Over six months ago, Google announced it would start phasing out support for Internet Explorer 6 on Orkut and YouTube, and started pushing its users to modern browsers. The search giant has now given a specific kill date for old browser support on the video website via a page on Google.com titled Solve a Problem: Upgrading your browser:
Support stops on March 13th. Stopped support essentially means that some future features on YouTube will be rolled out that won't work in older browsers.
As you can see in the screenshot above, YouTube will have an interstitial appear when users on older browser try to watch a video on YouTube. Google says the interstitial will show up indefinitely every two weeks until the user upgrades to the most recent version of their browser. Google deems anything below IE7, Firefox 3.0, Chrome 4.0, and Safari 3.0 as an "older browser." Users on these browsers will still be able to watch YouTube videos, but additional features that Google plans to roll out may not be supported in these older browsers.
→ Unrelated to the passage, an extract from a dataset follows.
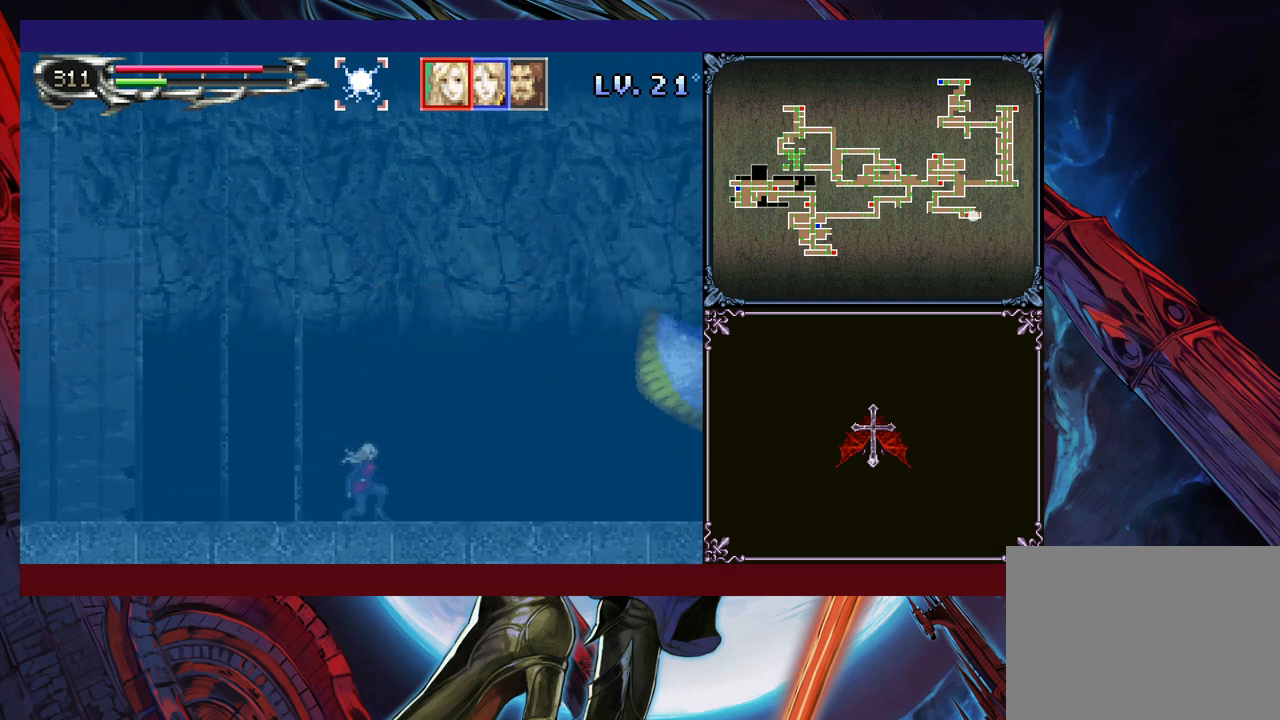
{"buttons": ["B"], "left_stick": "right", "events": [[100, "left_stick", "right"], [150, "B", "down"]]}
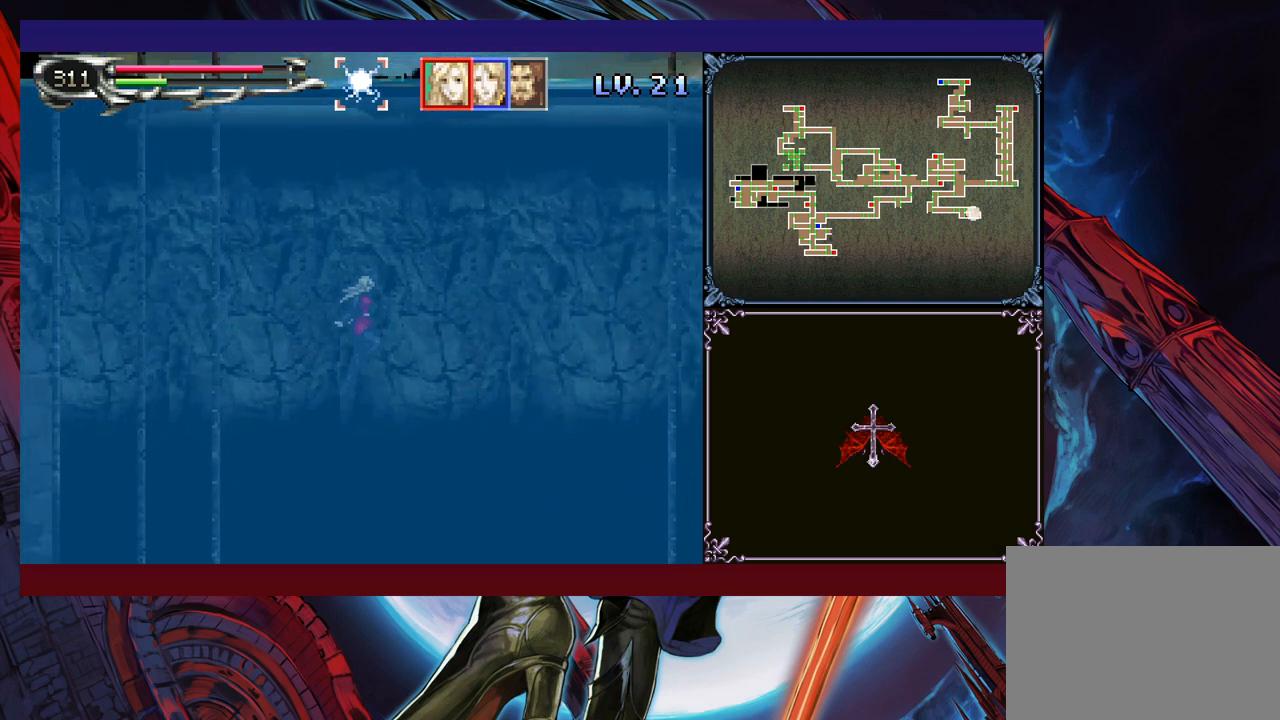
{"buttons": [], "left_stick": "right", "events": [[300, "B", "up"]]}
Late last month, Google announced it will end old browser support for Google Docs and Google Sites on March 1, 2010 and earlier this month, the company announced it would start to phase out support for these browsers for Google Mail and Google Calendar by year end. Google is pushing both enterprise and consumer users towards newer browsers on all its Web properties.
Google's stance on IE6 varies from Microsoft's because the search giant does not need to support Windows XP, the operating system with which IE6 first shipped, as long as Redmond (which will support XP and IE6 until April 8, 2014). Microsoft, on the other hand, which has stated time and time again that it wants to see IE6 disappear as much as anyone else, refuses to force anyone to upgrade (though it's worth noting that the software giant's Office Web Apps won't support IE6 either, just like Google Docs) and says the decision is ultimately up to the user.
Microsoft is trying to push users to upgrade by touting IE8's many features over IE6, particularly in the area of security. So far, this has worked relatively well, as IE8 is the most popular browser, although IE6 is still used by about 20 percent of surfers worldwide, according to NetApplications.